**WHAT IS REQUIRED**
Transcribe all of the data below line for line, keeping every word, number, and symbol unchanged.

[EXERCISE DATA — start]

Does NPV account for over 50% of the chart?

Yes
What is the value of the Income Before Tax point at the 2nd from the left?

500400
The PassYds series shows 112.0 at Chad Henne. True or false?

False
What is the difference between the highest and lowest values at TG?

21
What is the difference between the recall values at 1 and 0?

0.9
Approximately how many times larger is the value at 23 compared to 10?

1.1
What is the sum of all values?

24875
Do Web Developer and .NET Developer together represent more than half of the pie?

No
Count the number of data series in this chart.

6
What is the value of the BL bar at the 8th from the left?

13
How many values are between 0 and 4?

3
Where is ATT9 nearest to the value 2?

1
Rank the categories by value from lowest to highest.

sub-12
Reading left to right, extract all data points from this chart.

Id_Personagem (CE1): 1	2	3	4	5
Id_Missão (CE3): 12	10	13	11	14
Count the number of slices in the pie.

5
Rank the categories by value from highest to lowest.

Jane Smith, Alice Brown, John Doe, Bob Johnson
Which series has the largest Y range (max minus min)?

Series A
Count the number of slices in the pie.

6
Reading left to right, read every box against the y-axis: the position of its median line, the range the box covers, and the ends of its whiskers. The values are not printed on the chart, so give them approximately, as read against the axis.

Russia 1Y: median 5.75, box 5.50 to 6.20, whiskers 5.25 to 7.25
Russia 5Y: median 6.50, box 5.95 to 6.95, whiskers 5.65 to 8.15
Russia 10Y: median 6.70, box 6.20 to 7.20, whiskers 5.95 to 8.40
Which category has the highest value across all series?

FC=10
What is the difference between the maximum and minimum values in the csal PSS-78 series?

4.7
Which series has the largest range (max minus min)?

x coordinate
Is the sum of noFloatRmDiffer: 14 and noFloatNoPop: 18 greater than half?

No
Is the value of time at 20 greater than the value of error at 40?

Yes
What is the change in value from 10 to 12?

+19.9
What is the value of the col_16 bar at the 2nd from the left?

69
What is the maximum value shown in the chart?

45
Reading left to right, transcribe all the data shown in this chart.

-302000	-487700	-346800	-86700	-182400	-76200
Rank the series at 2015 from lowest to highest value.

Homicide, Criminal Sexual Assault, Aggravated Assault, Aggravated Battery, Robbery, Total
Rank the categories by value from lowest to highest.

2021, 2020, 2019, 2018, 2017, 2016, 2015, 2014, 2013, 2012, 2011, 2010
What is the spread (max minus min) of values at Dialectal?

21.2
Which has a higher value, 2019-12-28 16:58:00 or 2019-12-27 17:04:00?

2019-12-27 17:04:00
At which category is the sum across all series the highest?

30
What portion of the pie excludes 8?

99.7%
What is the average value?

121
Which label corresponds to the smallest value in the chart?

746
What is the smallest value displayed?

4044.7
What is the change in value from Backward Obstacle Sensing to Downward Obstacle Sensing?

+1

[EXERCISE DATA — finish]

**SOLUTION BELOW**
Does NPV account for over 50% of the chart?

Yes
What is the value of the Income Before Tax point at the 2nd from the left?

500400
The PassYds series shows 112.0 at Chad Henne. True or false?

False
What is the difference between the highest and lowest values at TG?

21
What is the difference between the recall values at 1 and 0?

0.9
Approximately how many times larger is the value at 23 compared to 10?

1.1
What is the sum of all values?

24875
Do Web Developer and .NET Developer together represent more than half of the pie?

No
Count the number of data series in this chart.

6
What is the value of the BL bar at the 8th from the left?

13
How many values are between 0 and 4?

3
Where is ATT9 nearest to the value 2?

1
Rank the categories by value from lowest to highest.

sub-12
Reading left to right, extract all data points from this chart.

Id_Personagem (CE1): 1	2	3	4	5
Id_Missão (CE3): 12	10	13	11	14
Count the number of slices in the pie.

5
Rank the categories by value from highest to lowest.

Jane Smith, Alice Brown, John Doe, Bob Johnson
Which series has the largest Y range (max minus min)?

Series A
Count the number of slices in the pie.

6
Reading left to right, read every box against the y-axis: the position of its median line, the range the box covers, and the ends of its whiskers. The values are not printed on the chart, so give them approximately, as read against the axis.

Russia 1Y: median 5.75, box 5.50 to 6.20, whiskers 5.25 to 7.25
Russia 5Y: median 6.50, box 5.95 to 6.95, whiskers 5.65 to 8.15
Russia 10Y: median 6.70, box 6.20 to 7.20, whiskers 5.95 to 8.40
Which category has the highest value across all series?

FC=10
What is the difference between the maximum and minimum values in the csal PSS-78 series?

4.7
Which series has the largest range (max minus min)?

x coordinate
Is the sum of noFloatRmDiffer: 14 and noFloatNoPop: 18 greater than half?

No
Is the value of time at 20 greater than the value of error at 40?

Yes
What is the change in value from 10 to 12?

+19.9
What is the value of the col_16 bar at the 2nd from the left?

69
What is the maximum value shown in the chart?

45
Reading left to right, transcribe all the data shown in this chart.

-302000	-487700	-346800	-86700	-182400	-76200
Rank the series at 2015 from lowest to highest value.

Homicide, Criminal Sexual Assault, Aggravated Assault, Aggravated Battery, Robbery, Total
Rank the categories by value from lowest to highest.

2021, 2020, 2019, 2018, 2017, 2016, 2015, 2014, 2013, 2012, 2011, 2010
What is the spread (max minus min) of values at Dialectal?

21.2
Which has a higher value, 2019-12-28 16:58:00 or 2019-12-27 17:04:00?

2019-12-27 17:04:00
At which category is the sum across all series the highest?

30
What portion of the pie excludes 8?

99.7%
What is the average value?

121
Which label corresponds to the smallest value in the chart?

746
What is the smallest value displayed?

4044.7
What is the change in value from Backward Obstacle Sensing to Downward Obstacle Sensing?

+1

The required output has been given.